Just For A Day
The first period of the band, dominated by their three EPs and debut album Just For A Day, are represented by a floating, feather-light sound, full of symphonic washes of guitar and vocals that exist as barely amplified whispers. Released in 1990, their self-titled EP settled like a blissful transcendent fog, conjuring images of the Cocteau Twins matched with the yawning guitars of My Bloody Valentine. For a brief while this provided the perfect blueprint for Slowdive to roam within, something they achieved to perfection with the following year’s Holding Our Breath EP. Just For A Day would show a further progression within the band, noticeably shifting between the vocals of Rachel Goswell and songwriter Neil Halstead, and giving way to the more brooding influence of Dead Can Dance, noticeable on the wavering strings of “Spanish Air”. For all its promise, Just For A Day found Slowdive falling short of fresh ideas, resorting to include a new recording of Holding Our Breath‘s lead track, “Catch The Breeze”.

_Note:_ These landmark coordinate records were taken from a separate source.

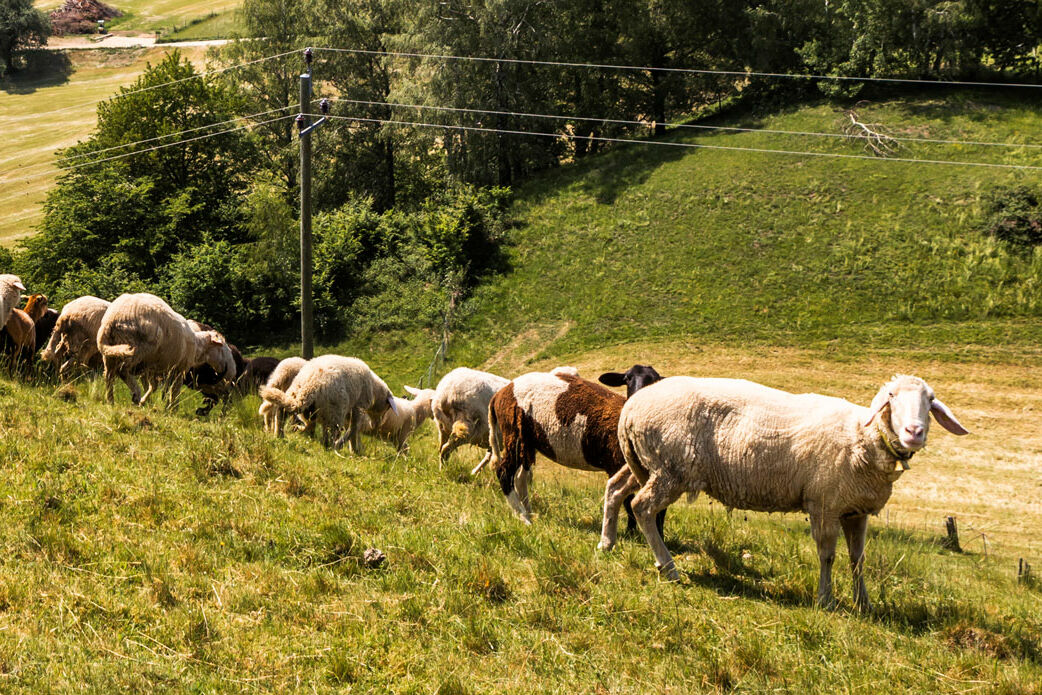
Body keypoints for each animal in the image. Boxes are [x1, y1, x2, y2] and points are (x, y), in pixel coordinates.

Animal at [96, 293, 235, 408]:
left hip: (111, 354)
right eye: (223, 347)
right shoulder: (179, 369)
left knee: (108, 376)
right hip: (138, 349)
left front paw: (146, 402)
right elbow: (175, 390)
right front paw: (172, 408)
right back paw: (136, 393)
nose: (233, 371)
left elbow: (155, 386)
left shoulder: (156, 368)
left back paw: (110, 401)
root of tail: (111, 321)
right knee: (122, 371)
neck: (198, 348)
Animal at [256, 354, 393, 456]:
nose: (377, 424)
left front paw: (354, 449)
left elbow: (352, 431)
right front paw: (347, 446)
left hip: (298, 397)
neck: (374, 388)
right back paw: (332, 447)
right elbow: (353, 428)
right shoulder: (358, 407)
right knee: (330, 433)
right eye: (387, 408)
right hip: (335, 411)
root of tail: (310, 385)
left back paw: (280, 435)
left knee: (282, 412)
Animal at [616, 373, 966, 612]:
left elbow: (858, 558)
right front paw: (825, 600)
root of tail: (631, 408)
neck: (862, 435)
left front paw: (863, 603)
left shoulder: (856, 510)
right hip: (670, 469)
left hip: (648, 466)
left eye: (930, 400)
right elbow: (827, 556)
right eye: (891, 397)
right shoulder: (825, 503)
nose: (914, 432)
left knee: (624, 495)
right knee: (642, 507)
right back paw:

In a period that typified a renewed interest in drug culture, Slowdive were the soundtrack to the comedown, a seductive sedative that gave a new meaning to the phrase ‘blissed out’. Their second album Souvlaki, released in 1993, is Slowdive’s finest moment. A record that wasn’t without its problems, Souvlaki embraced a more stream-lined pop aesthetic while expanding the band’s sound, bringing in ambient-maestro Brian Eno as producer/collaborator. A deeply melancholic, emotive and soul-searching record, every track on Souvlaki leaves a distinctive trace. “Listen close and don’t be stoned/I’ll be here in the morning” Halstead swoons/soothes on the free-falling “Alison”. In an album that resists repetition, Slowdive unplug themselves of “Dagger” and opt for staccato trance on “Souvlaki Space Station” and push the idea further on the impressive ambient remix “Moussaka Chaos”. While other bands of the era kowtowed with the sea change headed by Britpop, Slowdive refused to budge, pushing themselves in increasingly alienating directions. When their final album Pygmalion was released, or better yet abandoned, by their label Creation, Slowdive’s days were numbered. To put things within context, after Pygmalion, the next Creation album would be Oasis’ youth-unifying Definitely, Maybe.
Impossible to get a hold of at the time, Pygmalion’s (1995) minimal abstract cover bore witness to a change occurring within the music and the band itself. Slowdive had essentially become Halstead and Goswell, and Pygmalion was barely recognisable to the album that preceded it. Taking the influence of Eno one step further, Slowdive experimented with loops and digital technology, abandoning conventional song structure along with it. A record of two distinct halves, the snail’s pace setting opener “Rutti” encourages patience, but as Pygmalion reveals itself, patience turns to exasperation. A victim of accidental/intentional sounds-too-much-like-old-Slowdive self-sabotage (“Crazy For You”) and amateur kitchen-sink ambient (“Trellisaze”), all is not fully lost. Tucked away near the close, both “Blue Skied ‘an Clear” and “All of Us” retain the stripped-back rolling dream essence of Slowdive all the while telegraphing a new beginning for Goswell and Halstead as Mojave 3. It’s a frustrating record that some cry as “misunderstood”, but at best is a tribute to creative vision/stubbornness rather than the drive of a misunderstood genius.